Já aqui tínhamos falado da “Caridade Romana” quando falámos das sete obras de misericórdia. Uma dessas sete é “dar de comer a quem tem fome e dar de beber a quem tem sede”. Conta a história de uma filha de seu nome Pêro (não encontro tradução) que às escondidas de todos amamenta o seu pai encarcerado e condenado a morrer à fome. Pêro é descoberta por um guarda, mas o seu acto é tão altruísta que este releva e o seu pai é libertado. (Eu bem sei que é uma analogia, mas a história é muito estranha):"

Pieter Pauwel Rubens
Samson and Delilah
c. 1609
National Gallery, Londres


Pieter Pauwel Rubens
Roman Charity
c. 1612
Collection of Count Cobenzl

Aparentemente e até aqui, nada em comum, não é? Pois, já estão a pensar que vos estou a enganar, mas não. Descobri neste site que apresenta as imagens ampliadas e por isso permite-nos fazer a comparação, que para além da posição dos dois casais ser muito semelhante, há pormenores que só poderiam ter sido pintados pelo mesmo pintor. Veja-se a cabeça de Pero e a cabeça de Dalila. Com iluminações diferentes ambas se apresentam de perfil e no rosto a mesma expressão. A técnica é semelhante embora eu prefira o trabalho da cabeça de Dalila. Quanto à luz, digamos que em Dalila é simples, ela é iluminada por trás, enquanto em Pero é mais complexa pois a cena desenrola-se quase na obscuridade.
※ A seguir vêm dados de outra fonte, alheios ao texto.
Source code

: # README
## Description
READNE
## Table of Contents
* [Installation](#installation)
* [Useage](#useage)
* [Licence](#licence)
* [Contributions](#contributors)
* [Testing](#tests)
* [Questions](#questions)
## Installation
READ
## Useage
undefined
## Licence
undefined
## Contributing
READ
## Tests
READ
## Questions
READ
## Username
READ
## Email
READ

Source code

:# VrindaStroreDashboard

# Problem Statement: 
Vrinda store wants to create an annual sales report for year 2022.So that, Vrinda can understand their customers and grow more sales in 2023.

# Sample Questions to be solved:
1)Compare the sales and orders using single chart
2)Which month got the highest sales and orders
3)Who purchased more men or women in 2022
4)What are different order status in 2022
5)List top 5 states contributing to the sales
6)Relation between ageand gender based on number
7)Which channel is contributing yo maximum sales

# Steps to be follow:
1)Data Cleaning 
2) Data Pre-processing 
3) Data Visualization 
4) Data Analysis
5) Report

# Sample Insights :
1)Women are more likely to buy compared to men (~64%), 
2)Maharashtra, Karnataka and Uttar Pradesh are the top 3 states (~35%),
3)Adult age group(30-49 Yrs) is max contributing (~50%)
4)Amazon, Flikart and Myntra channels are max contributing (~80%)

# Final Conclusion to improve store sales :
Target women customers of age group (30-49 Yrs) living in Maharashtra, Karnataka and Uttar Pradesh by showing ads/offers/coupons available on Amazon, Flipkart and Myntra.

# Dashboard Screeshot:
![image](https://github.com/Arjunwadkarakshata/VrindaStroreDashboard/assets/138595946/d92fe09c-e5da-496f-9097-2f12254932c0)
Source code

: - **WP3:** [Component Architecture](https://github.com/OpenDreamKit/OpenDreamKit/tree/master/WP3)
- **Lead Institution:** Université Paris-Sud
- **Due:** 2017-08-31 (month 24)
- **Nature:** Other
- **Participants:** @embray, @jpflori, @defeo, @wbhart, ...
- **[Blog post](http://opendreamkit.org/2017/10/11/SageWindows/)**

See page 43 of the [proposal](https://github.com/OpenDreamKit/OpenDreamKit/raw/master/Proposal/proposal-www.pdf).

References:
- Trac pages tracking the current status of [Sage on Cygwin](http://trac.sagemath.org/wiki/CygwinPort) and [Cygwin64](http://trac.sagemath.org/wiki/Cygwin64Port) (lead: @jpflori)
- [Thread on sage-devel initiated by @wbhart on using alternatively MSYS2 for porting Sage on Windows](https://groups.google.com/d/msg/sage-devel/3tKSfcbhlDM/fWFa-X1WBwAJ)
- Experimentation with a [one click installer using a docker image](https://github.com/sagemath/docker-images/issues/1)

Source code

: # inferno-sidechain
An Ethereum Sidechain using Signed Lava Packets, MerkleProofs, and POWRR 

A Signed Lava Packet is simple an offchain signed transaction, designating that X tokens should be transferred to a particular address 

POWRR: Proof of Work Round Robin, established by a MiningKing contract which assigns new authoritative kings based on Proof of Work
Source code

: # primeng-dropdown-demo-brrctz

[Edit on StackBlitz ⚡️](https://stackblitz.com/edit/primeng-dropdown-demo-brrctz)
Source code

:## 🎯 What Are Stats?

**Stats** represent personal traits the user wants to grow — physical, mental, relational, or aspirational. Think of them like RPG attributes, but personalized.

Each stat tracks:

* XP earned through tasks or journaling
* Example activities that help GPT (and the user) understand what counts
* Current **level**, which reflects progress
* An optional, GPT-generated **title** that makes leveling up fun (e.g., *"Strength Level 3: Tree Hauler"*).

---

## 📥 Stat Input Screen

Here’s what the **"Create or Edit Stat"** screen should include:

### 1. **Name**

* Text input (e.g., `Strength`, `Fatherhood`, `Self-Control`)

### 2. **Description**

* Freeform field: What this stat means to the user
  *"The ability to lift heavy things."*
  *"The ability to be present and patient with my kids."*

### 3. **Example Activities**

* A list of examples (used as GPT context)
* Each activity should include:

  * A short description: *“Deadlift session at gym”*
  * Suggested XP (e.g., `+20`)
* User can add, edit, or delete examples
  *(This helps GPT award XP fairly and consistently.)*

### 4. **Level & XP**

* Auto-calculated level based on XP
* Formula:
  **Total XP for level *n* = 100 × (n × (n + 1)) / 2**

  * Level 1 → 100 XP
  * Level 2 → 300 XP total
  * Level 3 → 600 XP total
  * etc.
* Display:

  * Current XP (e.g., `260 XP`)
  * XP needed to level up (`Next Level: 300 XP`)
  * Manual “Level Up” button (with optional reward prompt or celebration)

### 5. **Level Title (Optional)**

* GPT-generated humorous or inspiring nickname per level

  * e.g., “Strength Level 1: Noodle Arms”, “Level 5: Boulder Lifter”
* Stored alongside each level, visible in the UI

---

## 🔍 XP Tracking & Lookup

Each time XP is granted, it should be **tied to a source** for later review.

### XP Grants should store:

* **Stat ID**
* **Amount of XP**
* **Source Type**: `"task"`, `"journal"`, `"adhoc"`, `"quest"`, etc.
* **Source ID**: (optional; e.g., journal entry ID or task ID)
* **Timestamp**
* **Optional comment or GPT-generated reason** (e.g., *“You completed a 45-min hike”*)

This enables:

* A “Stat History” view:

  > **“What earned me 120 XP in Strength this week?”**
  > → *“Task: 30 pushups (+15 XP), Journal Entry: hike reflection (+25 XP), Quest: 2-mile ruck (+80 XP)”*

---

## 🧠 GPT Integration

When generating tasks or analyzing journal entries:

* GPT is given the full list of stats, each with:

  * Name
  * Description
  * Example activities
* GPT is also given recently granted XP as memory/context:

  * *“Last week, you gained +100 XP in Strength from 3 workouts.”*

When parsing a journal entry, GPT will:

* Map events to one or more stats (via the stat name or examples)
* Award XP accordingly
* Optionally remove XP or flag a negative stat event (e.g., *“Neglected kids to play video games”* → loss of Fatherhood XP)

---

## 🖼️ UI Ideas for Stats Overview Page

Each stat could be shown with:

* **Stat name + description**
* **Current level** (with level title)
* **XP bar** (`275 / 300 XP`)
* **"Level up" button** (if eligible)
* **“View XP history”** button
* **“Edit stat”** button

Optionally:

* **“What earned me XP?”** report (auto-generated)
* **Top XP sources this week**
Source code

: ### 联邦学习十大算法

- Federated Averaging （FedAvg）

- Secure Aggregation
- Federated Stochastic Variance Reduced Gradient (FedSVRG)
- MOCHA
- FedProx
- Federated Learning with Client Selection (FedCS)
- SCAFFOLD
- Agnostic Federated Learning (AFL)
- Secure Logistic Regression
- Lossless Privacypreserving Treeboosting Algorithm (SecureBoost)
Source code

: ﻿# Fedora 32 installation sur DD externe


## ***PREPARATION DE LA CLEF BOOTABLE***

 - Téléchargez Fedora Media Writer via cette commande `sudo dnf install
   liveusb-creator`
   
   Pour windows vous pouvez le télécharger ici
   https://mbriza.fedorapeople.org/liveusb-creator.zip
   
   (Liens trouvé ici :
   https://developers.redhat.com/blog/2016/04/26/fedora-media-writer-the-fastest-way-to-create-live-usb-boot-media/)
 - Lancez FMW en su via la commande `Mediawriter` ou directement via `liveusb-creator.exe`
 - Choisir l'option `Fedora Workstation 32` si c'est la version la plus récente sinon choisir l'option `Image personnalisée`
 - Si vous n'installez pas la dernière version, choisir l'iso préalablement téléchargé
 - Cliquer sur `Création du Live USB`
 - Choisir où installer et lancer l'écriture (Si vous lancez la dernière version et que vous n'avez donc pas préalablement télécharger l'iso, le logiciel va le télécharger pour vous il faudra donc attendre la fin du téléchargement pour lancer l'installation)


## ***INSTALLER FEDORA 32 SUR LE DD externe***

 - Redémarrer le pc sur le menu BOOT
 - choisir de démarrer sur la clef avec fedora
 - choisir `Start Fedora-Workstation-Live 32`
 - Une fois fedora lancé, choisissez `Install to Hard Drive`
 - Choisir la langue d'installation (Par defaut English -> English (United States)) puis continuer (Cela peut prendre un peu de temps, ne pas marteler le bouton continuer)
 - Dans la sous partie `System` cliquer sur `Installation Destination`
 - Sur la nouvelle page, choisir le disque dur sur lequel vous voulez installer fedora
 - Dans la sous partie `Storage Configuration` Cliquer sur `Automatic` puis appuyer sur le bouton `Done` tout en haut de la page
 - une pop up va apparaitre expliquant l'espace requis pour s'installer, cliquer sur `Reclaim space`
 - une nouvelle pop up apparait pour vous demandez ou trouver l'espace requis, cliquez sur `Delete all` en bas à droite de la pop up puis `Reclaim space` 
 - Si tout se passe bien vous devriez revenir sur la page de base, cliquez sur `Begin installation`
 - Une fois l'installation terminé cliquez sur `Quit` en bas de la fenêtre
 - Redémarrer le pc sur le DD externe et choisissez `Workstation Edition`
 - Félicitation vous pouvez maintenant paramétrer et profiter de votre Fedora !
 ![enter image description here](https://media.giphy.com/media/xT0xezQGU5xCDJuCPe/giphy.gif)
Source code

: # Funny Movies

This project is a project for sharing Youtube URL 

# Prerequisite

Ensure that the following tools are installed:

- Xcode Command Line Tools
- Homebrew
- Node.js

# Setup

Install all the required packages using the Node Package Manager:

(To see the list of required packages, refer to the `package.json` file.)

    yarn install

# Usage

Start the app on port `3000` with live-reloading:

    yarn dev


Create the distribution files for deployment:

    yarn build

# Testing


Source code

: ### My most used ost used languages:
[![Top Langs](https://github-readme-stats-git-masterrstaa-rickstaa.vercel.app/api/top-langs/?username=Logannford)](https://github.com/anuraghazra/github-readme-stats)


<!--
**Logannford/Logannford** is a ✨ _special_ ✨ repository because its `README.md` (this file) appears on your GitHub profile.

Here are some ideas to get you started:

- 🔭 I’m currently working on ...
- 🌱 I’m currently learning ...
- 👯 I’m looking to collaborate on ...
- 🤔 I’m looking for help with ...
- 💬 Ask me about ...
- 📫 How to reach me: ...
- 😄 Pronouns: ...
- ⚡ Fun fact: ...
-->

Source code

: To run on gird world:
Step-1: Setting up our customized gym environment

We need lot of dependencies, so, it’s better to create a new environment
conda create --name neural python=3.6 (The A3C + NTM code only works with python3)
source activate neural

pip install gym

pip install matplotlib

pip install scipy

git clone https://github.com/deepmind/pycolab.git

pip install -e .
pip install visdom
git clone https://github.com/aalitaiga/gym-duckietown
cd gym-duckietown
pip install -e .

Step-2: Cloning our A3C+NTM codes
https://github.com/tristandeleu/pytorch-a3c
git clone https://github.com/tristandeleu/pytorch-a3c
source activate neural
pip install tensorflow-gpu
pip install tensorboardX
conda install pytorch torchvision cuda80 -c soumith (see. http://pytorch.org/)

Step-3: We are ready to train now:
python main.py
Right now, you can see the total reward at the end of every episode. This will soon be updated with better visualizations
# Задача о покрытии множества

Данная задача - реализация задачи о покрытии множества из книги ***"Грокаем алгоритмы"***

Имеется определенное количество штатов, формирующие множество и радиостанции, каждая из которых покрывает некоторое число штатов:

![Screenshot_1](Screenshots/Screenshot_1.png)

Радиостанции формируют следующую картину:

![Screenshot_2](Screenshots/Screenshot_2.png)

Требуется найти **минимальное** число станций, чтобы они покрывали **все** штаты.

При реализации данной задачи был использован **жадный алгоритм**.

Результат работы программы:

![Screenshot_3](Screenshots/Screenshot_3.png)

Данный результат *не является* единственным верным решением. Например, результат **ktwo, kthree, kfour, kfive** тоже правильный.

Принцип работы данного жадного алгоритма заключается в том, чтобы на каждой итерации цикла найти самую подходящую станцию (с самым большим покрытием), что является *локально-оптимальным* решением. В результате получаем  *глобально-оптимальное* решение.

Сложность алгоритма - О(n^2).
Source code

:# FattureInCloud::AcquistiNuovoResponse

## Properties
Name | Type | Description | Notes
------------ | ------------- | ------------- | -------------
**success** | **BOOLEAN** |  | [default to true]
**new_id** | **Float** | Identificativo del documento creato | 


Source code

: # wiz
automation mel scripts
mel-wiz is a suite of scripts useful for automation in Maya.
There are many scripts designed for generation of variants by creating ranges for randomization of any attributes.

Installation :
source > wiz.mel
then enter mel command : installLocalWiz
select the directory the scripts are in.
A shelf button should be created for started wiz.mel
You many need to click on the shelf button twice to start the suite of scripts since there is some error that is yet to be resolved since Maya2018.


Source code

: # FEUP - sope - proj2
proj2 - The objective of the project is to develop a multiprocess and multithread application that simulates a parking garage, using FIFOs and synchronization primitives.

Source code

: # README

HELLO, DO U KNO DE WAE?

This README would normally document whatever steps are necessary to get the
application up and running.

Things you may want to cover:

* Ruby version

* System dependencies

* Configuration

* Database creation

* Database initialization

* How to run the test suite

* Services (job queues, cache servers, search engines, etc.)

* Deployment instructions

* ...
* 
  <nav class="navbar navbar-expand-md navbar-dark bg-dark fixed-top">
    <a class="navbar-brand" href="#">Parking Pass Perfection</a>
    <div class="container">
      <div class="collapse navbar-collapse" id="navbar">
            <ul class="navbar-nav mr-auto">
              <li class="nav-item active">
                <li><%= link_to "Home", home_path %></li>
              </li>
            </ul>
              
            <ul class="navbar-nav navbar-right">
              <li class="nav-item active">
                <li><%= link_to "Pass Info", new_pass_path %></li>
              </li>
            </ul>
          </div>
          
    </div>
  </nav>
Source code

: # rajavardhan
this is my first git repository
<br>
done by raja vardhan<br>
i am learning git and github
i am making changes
No que diz respeito ao peito (nunca percebi que peitos eram estes em forma de pêra), não estão exactamente na mesma posição nos dois quadros. No quadro Sansão e Dalila o peito desta aparece de frente, mas ou porque a técnica de Rubens ainda não estivesse apurada, ou por falta de peitos melhores, Dalila parece ter três seios. Dois mamilos, mas três seios. O peito está muito rígido em comparação com o peito de Pero que apesar de não abandonar a forma em pêra, é mais “apalpável”, digamos assim. Há um outro pormenor nestes quatro seios. Nos mamilos de Dalila não há ligação entre o mamilo e o peito, enquanto no peito de Pero se nota a curva que existe na ligação entre mamilo e peito.




Por fim a mão. A mão de Dalila está muito fraca, muito mal pintada. Parece, assim de perto, um daqueles quadros comprados nas feiras. Há um esfumado ridículo entre a mão e as costas de Sansão e as costas assemelham-se mais a um tecido do que a carne, músculos e ossos. A mão de Pero por seu lado, repousa da mesma forma, mas é muito mais convincente: nota-se que está a acariciar um ombro. E mesmo que estivesse pousada sobre as costas do pai, a cor ajudaria a perceber isso. Sansão não beneficia nada com aquela luz.